[Given entries Boundary: Start]
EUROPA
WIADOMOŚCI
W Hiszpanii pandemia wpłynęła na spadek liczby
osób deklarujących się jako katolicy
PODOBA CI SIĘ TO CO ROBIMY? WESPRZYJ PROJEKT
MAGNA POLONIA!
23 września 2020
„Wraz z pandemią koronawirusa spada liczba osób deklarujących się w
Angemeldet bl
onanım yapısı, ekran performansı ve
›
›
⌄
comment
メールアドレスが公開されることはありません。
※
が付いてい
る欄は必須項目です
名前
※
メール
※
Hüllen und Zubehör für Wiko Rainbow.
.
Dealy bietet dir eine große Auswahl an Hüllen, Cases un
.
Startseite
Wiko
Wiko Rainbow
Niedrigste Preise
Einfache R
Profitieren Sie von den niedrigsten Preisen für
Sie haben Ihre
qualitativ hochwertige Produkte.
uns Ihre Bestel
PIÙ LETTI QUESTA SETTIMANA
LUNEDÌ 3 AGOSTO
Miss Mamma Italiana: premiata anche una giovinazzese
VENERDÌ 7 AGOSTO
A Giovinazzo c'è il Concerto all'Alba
[Given entries Boundary: End]
[Given entries Boundary: Start]
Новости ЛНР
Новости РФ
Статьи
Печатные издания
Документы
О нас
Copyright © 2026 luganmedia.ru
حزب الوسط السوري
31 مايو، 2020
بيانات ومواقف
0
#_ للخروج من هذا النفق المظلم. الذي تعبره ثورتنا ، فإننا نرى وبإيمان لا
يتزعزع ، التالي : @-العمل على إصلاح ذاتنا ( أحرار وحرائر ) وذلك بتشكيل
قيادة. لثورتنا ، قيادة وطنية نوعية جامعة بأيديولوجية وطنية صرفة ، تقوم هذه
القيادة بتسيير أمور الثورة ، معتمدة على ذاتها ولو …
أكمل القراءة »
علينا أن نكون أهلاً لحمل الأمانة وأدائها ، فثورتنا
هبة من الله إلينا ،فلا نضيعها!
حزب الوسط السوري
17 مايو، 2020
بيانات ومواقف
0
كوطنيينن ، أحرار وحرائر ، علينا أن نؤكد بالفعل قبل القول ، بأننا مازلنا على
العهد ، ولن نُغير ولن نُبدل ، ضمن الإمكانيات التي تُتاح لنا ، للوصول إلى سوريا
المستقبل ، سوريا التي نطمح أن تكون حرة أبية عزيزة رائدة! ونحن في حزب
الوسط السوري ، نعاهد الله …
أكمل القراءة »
[Given entries Boundary: End]
Show each line from the entries above that contains the string "علينا", matching case exactly.

علينا أن نكون أهلاً لحمل الأمانة وأدائها ، فثورتنا
كوطنيينن ، أحرار وحرائر ، علينا أن نؤكد بالفعل قبل القول ، بأننا مازلنا على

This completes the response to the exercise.